--- Start SOURCE DOCUMENT ---
# Got the itch...



## DarrenSwerid (Feb 20, 2012)

I recently got Wayne Goddard's "$50 Knife Shop" and have been reading through it. I have gotten the urge to start working on knives again. I pulled out the tools I have an can probably do a decent by hand project with the hand tools I do have. 

I do however have a General International #15-232 http://http://general.ca/site_metal/m_produits/15-232.html. It's got a weird belt size on it. 1 3/4" x 31 7/8". Does anyone know where I can order belts that size or would a straight 2" x 32" sized belt work on it you think?

I got a few hunter knives I have had lying around for years and want to finish those up before I attempt my hand at making a set of kitchen knives. My goal is to make a really nice set for my father one day. So I am going to leap back into this and see what I can accomplish.

Any advice or tips would be awesome! Thanks for reading!

Darren


----------



## PierreRodrigue (Feb 20, 2012)

If a 2x32 fits for width in the houseing, and you have enough tension adjustment available, the belts should work. Also you can make a small cut 1/4" from the edge, and tear that strip off. You can do it with 2x72" belts for doing work in tight quarters, finger grooves, choil etc.


----------



## DarrenSwerid (Feb 20, 2012)

Thanks Pierre!


----------



## sachem allison (Feb 21, 2012)

well, have fun!


----------



## Mike Davis (Feb 21, 2012)

At worst case scenario, you can get a Craftsman 2x42 for under $200 and good belts are quite readily available. Only issue with it, is it runs at 3600 rpm's, which can get metal real hot real fast. But it does work pretty well for the price and you can do a few mods(platen liner, cut the table for fast belt changes, etc.) and make life easier.


----------



## DarrenSwerid (Mar 30, 2012)

I found a local tool shop that sells 2 inch by 32 inch 80 grit belt. I bought some to see if they work on the grinder I have and they do. :doublethumbsup:

Unfortunately they only had the one grit! But now I know they will work so I can order some off of the internet. Where do you fellow Canadians order your belts from?


----------



## Mike Davis (Mar 30, 2012)

Check out trugrit.com They might have what you are looking for.


----------



## DarrenSwerid (Mar 30, 2012)

Thanks Mike!


----------



## Crothcipt (Mar 31, 2012)

I noticed that the library here has that book here and was thinking of checking it out. How is it for kitchen knives? What I mean does it go into grinds and such? Or does it just talk about what you need for making a knife?


----------



## DarrenSwerid (Mar 31, 2012)

It talks about how to set up a shop on a very limited budget as well as forging as well as stock removal. It doesn't talk about kitchen knives at all. More of how to start making basic knives, which everyone needs to learn if they want to start making knives. I was wondering if there was a making kitchen knife book out there. I haven't looked for one yet.


----------



## Crothcipt (Mar 31, 2012)

Ty Darren. Sounds like I still want to check it out. Was hoping, just like you that it would be the 1 stop book.


----------



## DarrenSwerid (Apr 1, 2012)

Not that lucky


----------



## DarrenSwerid (Apr 1, 2012)
--- End SOURCE DOCUMENT ---
--- Start RECORDS PROVIDED ---
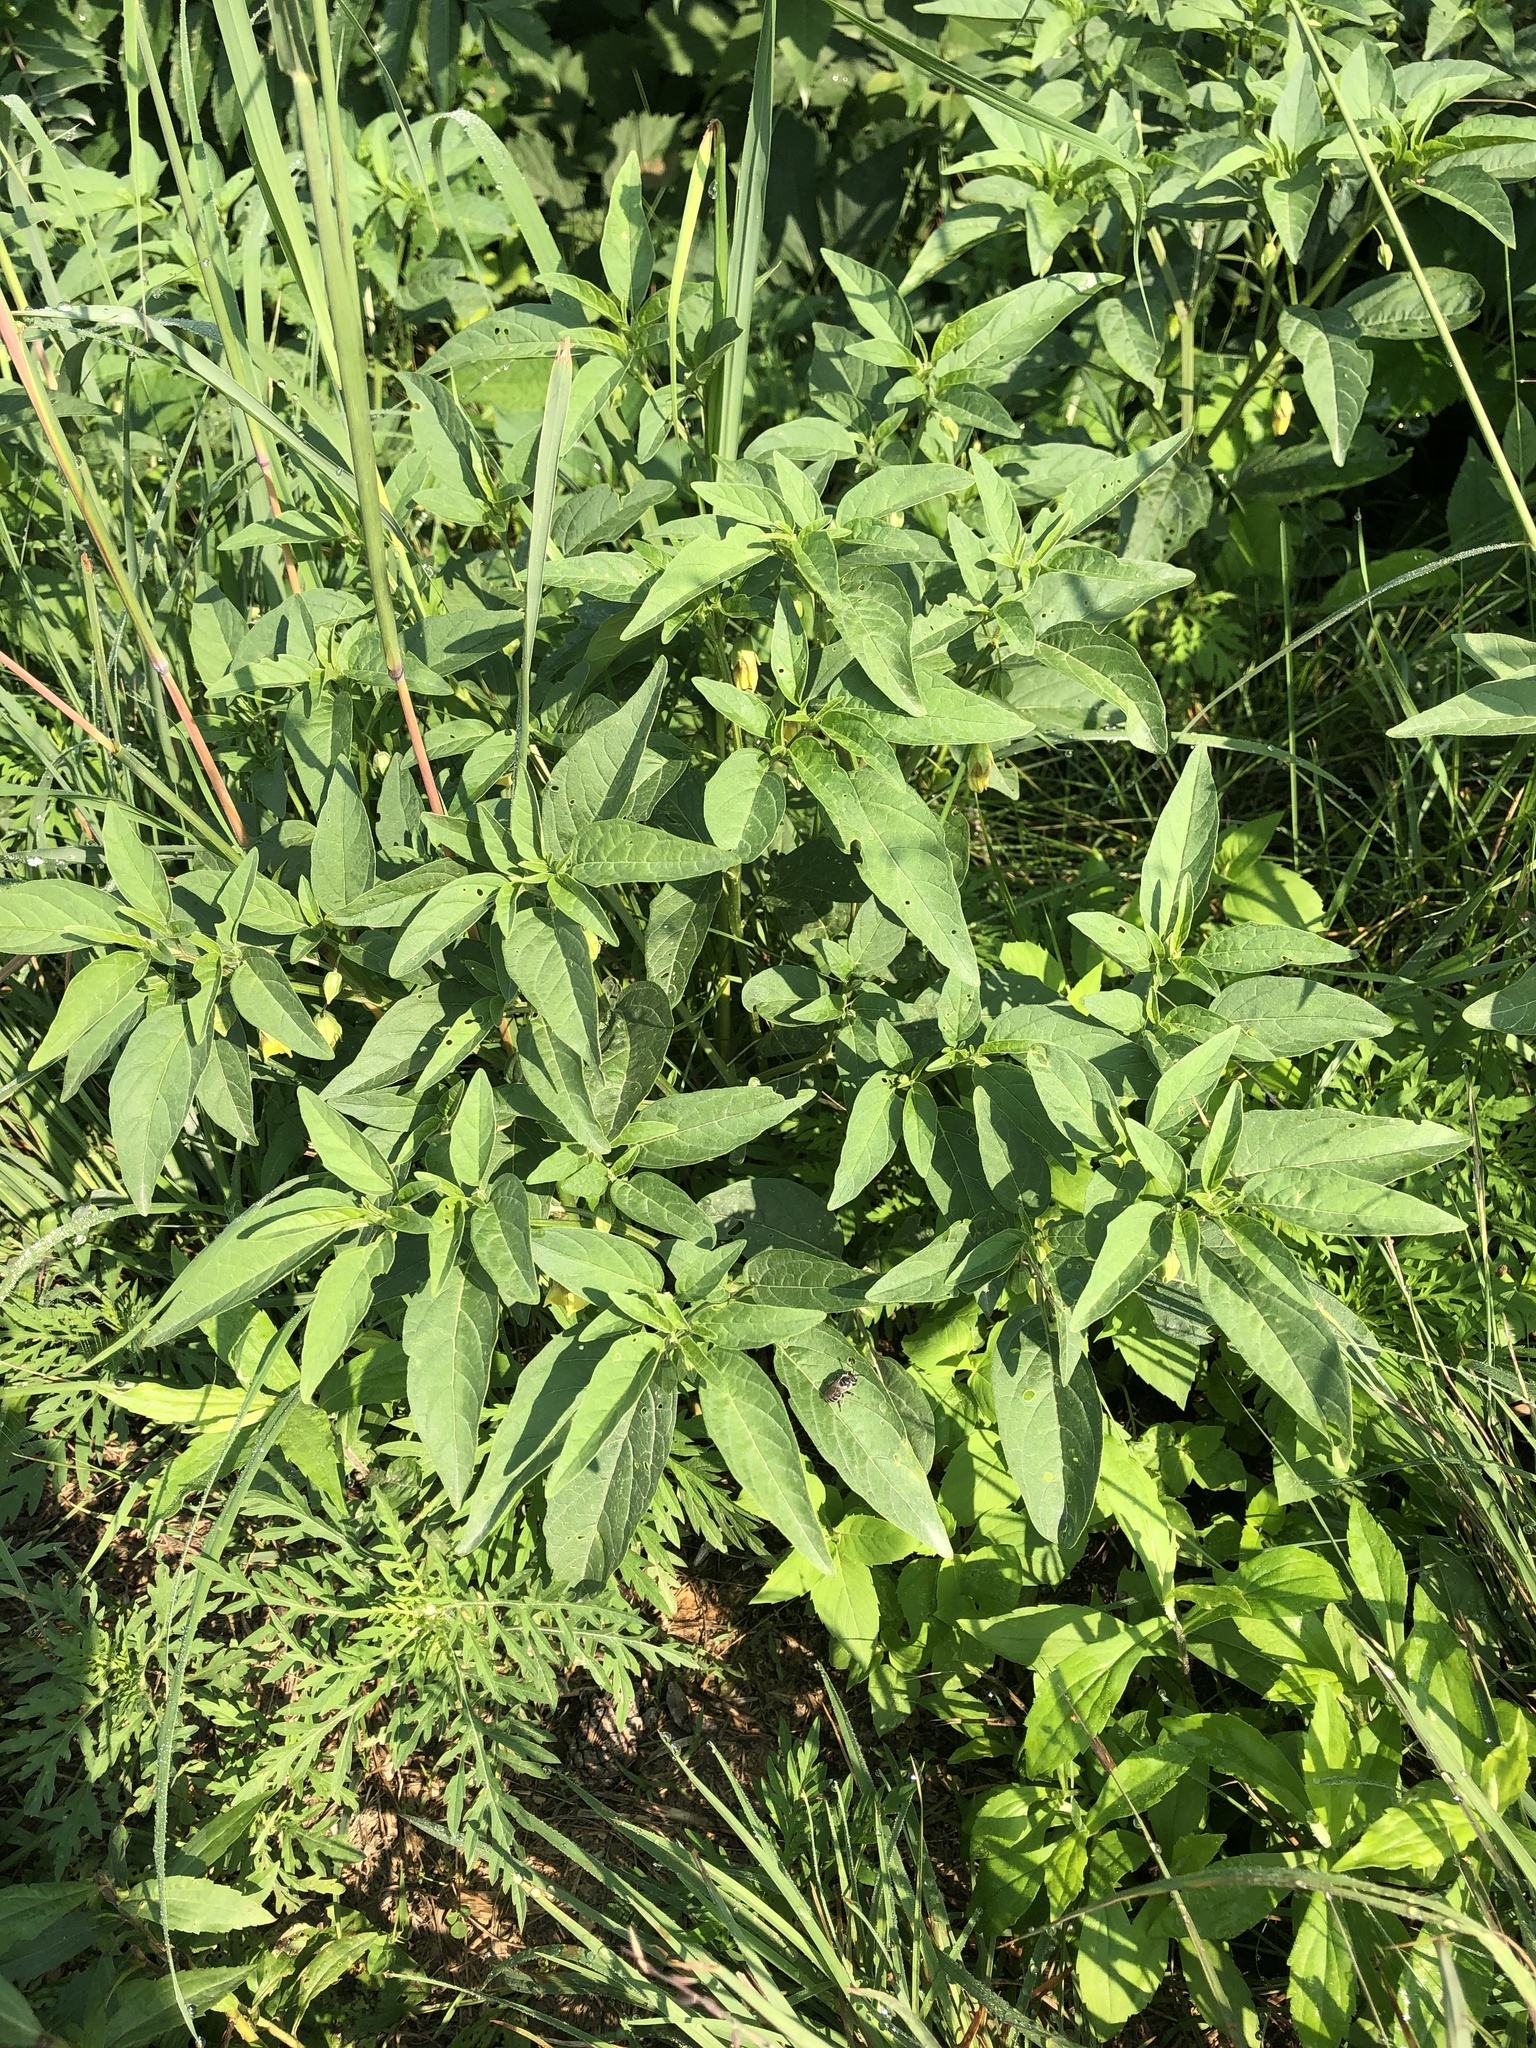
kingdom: Plantae
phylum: Tracheophyta
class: Magnoliopsida
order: Solanales
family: Solanaceae
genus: Physalis
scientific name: Physalis longifolia
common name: Common ground-cherry
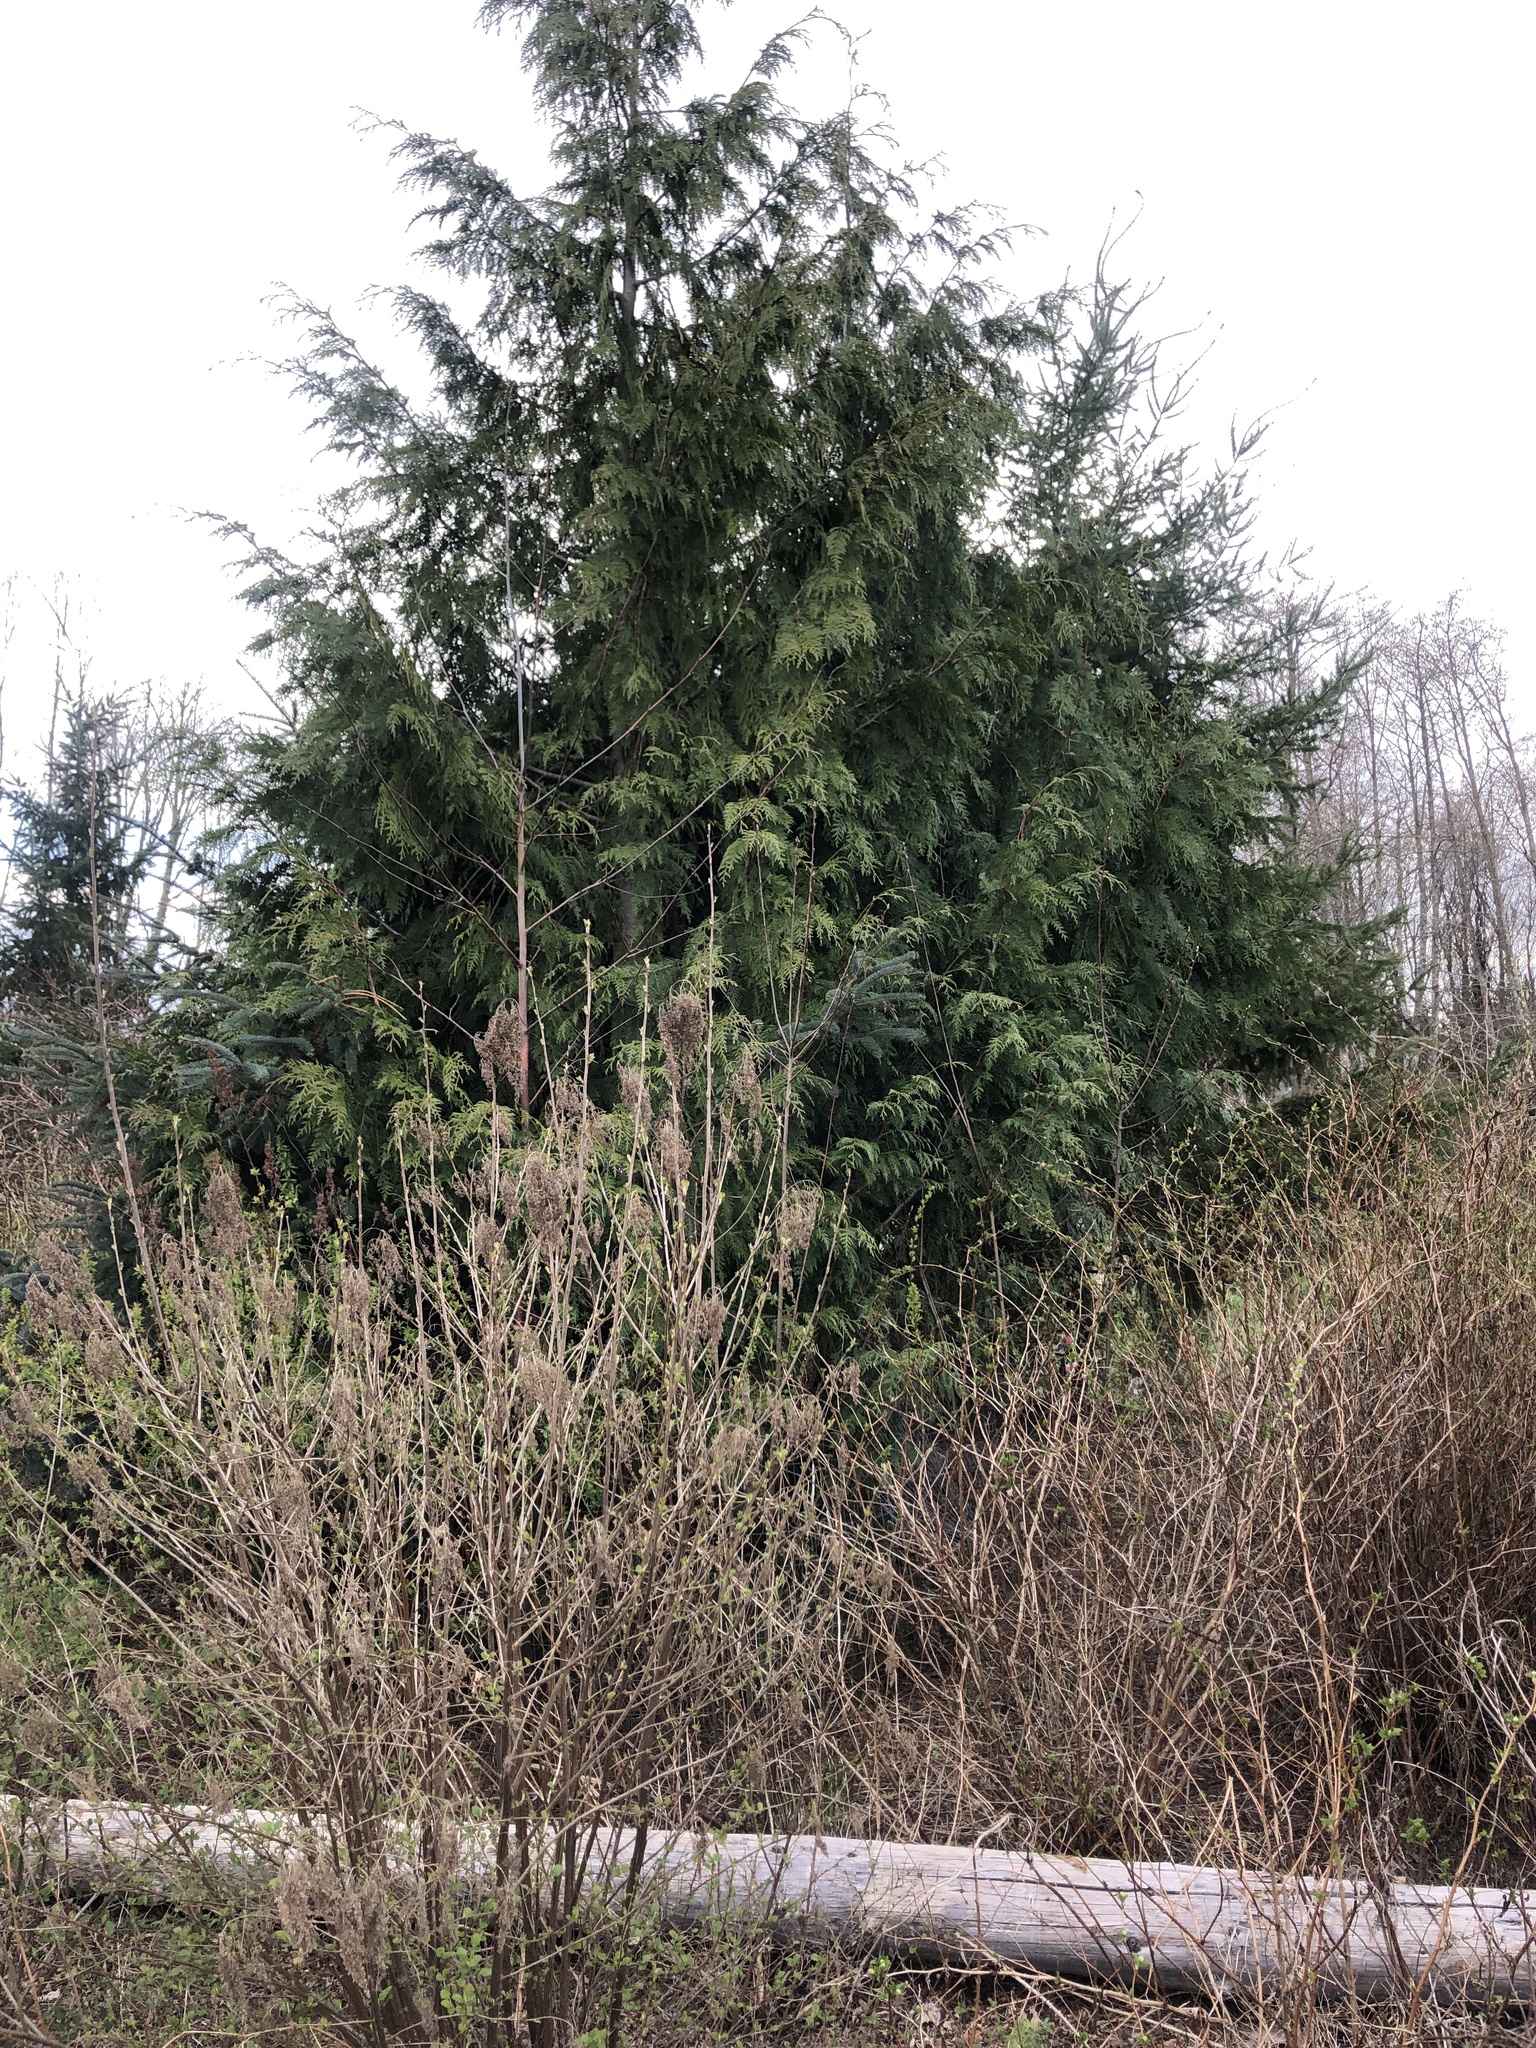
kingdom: Plantae
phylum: Tracheophyta
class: Pinopsida
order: Pinales
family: Cupressaceae
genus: Thuja
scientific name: Thuja plicata
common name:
--- End RECORDS PROVIDED ---
Pick up the forum thread on knife making and grinder belts from the point where it stops, and keep writing it. The listing plays no part in this and can be left aside.

I got one more quick question for you guys. Here's the tools I currently have:

General International 15-232
Makita Belt Sander
Dewalt Palm Sander
Craftsman Cordless Drill
Double Cut Flat Bastard File
Mill Bastard File

I am going to order some custom ceramic belts to fit my General International and I am going to find myself some 0000 fine steel wool. But I need some type of epoxy. What kind you you guys use for kitchen knives? Any other suggestions for tools or supplies?

Thanks in advance!


----------



## SpikeC (Apr 1, 2012)

For epoxy, Systen Three T-88 structural epoxy is great. For quick touch ups I use a crystal clear jewelers epoxy.


----------



## DarrenSwerid (Apr 1, 2012)

Any special compounds for the handle? I have read some people use a gunstock finishing product followed by a wax. I am mostly going to be using stabilized wood products.


----------



## PierreRodrigue (Apr 1, 2012)

Depends on who stabilized them I have just buffed some with white compound, and brilliant! Others need an oil to make them pop. You can't tell till you get to that stage, unless you try a test piece, of buff and try a face befor you shape the handle.


----------



## DarrenSwerid (Apr 1, 2012)

Thanks for all the advice guys!


----------



## Boatbuilder (Apr 1, 2012)

I use acraglass epoxy and have had great results. For handles I like to hand sand to 800-1000 grit the keep applying tru-oil until it won't take anymore. In between coats I sand the wood with 0000steel wool. Once I'm done oiling and handle is completely dry I put a coat of mother caranuba wax on the handle and let dry. Once dry I use a clean cotton rag. And hand buff the handle. Should come out very polished and look 3d with some woods. 
Jim
(you coming to knife/gun show this coming weekend)
If so stop by and say hello.


----------



## Boatbuilder (Apr 1, 2012)

Be careful when buffing as it can sometime leave your wood very dirty looking. You must use a very clean buffing wheel 
Jim


----------



## DarrenSwerid (Apr 6, 2012)

I managed to find local sources for System Three T-88 Structural Epoxy and Birchwood Casey Tru-Oil Gun Stock Finish. I also went to a local Gem Shop and picked up Vigor Jewelers Epoxy. Home Depot had 0000 grade steel wool. I have orders from Jantz Supply and Texas Knife Supply coming in. Folder kits and a starter buffing wheel combo kit from Jantz and Scales from TKS.

My father is in town this weekend and he said he might have some scrap steel I can use as an anvil. So hopefully I can set up a small work area soon and get some hunter's I have been working on finished. Then to start designing a kitchen knife set for my father.

Boatbuilder, is the knife/gun show in Calgary? I might have some free time to go tomorrow if it is.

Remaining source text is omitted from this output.